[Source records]
==*==

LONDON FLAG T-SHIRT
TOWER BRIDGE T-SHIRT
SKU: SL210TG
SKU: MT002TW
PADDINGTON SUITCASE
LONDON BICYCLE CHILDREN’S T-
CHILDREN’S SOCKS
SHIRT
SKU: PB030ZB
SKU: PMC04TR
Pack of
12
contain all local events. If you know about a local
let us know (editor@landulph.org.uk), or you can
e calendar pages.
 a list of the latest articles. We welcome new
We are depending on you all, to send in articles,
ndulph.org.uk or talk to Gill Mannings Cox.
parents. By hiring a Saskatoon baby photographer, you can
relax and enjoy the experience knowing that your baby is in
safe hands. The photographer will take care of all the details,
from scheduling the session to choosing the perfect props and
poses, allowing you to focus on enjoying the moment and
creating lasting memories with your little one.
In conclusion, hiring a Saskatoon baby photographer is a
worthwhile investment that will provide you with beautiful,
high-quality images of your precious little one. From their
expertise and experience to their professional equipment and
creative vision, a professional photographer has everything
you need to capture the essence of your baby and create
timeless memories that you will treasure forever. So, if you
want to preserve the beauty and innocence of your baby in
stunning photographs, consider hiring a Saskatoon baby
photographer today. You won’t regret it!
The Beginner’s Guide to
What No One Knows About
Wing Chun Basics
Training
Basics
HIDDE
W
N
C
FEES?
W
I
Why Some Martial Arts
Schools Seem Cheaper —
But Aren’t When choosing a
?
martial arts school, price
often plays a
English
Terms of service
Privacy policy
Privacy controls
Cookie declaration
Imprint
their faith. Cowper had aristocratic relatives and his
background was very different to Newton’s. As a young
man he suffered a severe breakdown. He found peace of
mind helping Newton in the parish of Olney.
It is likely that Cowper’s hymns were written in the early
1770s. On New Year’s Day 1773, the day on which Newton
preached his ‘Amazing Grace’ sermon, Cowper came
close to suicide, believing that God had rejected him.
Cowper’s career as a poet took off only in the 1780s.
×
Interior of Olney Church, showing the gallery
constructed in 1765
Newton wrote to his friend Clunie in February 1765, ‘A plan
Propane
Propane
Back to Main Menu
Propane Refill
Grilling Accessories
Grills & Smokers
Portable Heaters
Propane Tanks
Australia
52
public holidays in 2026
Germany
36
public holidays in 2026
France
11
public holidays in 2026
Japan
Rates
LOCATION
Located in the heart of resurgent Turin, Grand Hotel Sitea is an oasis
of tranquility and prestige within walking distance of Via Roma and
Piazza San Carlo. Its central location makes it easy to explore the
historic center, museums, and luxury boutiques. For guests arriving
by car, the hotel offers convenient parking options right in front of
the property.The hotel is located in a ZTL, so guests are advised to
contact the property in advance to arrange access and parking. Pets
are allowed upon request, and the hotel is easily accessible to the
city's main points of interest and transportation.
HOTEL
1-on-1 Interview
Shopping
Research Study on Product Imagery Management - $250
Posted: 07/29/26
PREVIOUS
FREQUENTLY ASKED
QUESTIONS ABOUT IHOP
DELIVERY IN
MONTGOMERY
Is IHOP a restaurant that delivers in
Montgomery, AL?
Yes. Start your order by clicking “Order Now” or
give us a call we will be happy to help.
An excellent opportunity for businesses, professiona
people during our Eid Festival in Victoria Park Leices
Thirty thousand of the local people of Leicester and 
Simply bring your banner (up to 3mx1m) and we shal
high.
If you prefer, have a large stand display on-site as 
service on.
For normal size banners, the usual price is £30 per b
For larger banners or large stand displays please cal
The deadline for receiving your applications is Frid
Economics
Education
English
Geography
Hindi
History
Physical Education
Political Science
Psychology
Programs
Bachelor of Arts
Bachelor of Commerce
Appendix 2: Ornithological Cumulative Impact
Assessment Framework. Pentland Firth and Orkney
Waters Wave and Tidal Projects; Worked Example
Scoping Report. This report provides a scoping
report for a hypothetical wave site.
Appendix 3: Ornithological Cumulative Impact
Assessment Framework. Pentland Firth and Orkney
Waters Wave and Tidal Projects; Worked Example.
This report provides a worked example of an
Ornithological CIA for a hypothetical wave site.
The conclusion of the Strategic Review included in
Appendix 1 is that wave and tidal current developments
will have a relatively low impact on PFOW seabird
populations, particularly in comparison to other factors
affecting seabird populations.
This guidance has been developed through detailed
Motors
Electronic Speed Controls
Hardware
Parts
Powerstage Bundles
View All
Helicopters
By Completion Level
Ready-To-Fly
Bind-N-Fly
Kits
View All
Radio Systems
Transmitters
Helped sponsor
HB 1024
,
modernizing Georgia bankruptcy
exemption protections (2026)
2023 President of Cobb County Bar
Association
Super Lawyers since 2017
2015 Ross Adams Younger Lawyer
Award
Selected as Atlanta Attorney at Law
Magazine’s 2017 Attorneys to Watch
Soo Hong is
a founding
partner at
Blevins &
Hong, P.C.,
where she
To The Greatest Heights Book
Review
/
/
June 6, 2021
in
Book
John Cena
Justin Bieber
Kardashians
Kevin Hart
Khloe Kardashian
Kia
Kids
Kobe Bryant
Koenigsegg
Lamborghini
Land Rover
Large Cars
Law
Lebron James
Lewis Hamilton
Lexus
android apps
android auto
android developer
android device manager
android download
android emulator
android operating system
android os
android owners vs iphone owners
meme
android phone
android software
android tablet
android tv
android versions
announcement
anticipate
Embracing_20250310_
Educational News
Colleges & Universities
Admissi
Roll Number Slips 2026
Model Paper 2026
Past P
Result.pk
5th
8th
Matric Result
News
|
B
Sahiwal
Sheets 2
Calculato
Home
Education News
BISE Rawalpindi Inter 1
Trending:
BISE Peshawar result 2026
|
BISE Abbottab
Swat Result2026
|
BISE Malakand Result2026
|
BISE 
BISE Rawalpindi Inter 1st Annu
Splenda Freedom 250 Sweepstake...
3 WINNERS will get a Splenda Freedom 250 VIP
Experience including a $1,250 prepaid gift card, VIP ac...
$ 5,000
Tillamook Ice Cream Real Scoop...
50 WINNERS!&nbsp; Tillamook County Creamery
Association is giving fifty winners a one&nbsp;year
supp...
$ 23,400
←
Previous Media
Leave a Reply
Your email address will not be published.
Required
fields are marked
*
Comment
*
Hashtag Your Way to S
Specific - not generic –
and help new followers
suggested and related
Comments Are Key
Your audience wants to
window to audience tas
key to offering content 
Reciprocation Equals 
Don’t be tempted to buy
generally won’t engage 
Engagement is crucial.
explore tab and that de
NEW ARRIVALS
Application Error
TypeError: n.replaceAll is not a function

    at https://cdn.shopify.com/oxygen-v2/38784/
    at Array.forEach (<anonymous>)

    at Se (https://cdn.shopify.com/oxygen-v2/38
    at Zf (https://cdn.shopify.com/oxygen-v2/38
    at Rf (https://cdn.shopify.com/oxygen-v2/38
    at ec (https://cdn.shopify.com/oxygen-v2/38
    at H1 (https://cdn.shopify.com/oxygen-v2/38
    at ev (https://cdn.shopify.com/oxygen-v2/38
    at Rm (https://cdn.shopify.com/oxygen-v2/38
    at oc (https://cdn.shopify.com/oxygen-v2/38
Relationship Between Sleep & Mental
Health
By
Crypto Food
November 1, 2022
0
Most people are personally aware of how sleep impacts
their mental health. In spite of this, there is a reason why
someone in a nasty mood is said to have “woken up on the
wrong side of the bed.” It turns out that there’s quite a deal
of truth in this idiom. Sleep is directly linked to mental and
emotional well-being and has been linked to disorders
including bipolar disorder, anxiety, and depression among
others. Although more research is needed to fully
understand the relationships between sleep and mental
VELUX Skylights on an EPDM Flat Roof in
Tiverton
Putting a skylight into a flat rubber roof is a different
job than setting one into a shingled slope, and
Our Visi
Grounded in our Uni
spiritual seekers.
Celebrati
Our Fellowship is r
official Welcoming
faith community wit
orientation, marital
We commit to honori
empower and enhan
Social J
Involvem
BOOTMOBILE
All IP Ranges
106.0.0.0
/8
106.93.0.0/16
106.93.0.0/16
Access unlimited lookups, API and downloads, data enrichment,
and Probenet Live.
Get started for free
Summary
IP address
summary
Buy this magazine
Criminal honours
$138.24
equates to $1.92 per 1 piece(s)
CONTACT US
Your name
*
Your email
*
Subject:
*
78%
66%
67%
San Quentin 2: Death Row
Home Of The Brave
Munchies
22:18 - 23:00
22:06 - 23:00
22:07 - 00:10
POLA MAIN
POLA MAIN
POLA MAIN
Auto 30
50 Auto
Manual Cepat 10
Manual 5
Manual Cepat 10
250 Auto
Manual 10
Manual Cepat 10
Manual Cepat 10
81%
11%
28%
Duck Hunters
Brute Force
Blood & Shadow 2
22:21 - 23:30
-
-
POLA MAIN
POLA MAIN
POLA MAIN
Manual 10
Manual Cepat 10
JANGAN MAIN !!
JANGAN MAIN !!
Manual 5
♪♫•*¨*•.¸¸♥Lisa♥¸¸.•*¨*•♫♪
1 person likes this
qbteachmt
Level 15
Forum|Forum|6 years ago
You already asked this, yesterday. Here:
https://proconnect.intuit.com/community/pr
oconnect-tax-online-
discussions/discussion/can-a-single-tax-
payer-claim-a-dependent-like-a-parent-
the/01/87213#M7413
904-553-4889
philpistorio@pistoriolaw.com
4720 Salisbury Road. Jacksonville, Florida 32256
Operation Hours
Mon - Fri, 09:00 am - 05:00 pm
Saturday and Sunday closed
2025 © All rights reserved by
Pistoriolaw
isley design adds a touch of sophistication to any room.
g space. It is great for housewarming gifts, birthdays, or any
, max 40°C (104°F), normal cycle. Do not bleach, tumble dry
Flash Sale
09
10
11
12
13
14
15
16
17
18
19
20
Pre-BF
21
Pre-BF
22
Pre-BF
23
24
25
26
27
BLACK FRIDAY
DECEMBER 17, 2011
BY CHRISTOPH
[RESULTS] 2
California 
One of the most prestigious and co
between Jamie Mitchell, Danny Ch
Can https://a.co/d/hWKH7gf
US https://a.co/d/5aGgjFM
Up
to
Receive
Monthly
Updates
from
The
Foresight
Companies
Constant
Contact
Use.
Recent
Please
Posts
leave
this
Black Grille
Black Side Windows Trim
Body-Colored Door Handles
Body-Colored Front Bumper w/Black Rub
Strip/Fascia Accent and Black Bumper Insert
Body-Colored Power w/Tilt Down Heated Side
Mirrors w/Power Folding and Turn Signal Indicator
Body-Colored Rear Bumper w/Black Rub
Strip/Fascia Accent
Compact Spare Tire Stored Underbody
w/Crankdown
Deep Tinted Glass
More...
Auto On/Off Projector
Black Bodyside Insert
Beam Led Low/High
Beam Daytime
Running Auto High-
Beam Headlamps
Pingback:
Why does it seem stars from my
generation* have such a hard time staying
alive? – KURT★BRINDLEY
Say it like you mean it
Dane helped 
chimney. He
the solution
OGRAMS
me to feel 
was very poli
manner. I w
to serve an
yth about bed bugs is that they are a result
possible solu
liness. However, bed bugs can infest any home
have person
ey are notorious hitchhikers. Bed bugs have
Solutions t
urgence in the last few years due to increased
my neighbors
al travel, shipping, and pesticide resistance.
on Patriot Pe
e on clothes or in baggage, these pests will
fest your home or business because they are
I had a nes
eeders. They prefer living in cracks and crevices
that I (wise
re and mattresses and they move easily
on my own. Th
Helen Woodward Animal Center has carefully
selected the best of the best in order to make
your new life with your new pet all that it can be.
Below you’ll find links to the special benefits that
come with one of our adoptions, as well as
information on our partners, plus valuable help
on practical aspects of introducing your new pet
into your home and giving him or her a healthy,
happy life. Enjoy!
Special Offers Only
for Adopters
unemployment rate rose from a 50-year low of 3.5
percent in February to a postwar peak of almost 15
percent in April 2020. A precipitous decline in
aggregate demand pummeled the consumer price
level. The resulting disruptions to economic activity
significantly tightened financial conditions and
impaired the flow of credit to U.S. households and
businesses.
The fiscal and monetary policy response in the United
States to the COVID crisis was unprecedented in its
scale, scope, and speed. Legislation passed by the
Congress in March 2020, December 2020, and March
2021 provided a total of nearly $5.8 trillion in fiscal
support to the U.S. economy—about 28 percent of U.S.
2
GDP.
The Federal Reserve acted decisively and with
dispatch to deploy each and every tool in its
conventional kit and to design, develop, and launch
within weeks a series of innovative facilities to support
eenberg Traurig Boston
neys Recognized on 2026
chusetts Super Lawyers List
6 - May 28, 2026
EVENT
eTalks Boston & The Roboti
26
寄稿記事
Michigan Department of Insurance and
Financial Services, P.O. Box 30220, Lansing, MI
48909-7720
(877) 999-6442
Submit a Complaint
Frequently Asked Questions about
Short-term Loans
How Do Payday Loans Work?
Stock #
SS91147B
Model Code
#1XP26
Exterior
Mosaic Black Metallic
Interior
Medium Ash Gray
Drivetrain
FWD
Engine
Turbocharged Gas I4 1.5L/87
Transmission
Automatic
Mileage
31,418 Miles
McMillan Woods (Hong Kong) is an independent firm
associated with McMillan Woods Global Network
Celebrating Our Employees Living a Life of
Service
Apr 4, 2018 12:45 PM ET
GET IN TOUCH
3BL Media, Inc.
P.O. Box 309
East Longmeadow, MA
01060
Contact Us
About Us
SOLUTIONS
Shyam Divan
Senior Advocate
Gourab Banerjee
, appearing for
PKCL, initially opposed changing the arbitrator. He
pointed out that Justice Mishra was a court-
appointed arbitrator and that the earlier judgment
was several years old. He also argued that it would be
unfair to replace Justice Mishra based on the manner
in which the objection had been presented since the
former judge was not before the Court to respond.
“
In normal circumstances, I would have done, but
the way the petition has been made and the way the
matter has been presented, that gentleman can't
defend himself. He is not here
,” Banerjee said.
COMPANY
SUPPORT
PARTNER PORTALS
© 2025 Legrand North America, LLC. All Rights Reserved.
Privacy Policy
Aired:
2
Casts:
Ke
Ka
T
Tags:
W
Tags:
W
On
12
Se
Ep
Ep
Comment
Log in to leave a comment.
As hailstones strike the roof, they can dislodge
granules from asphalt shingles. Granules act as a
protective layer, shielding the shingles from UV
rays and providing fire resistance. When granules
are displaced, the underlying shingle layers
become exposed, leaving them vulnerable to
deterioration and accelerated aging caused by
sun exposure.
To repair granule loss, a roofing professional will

==*==

Task statement
Within the entries above, find the string "arbitrator" and return each line that holds it.

Exercise output
PKCL, initially opposed changing the arbitrator. He
appointed arbitrator and that the earlier judgment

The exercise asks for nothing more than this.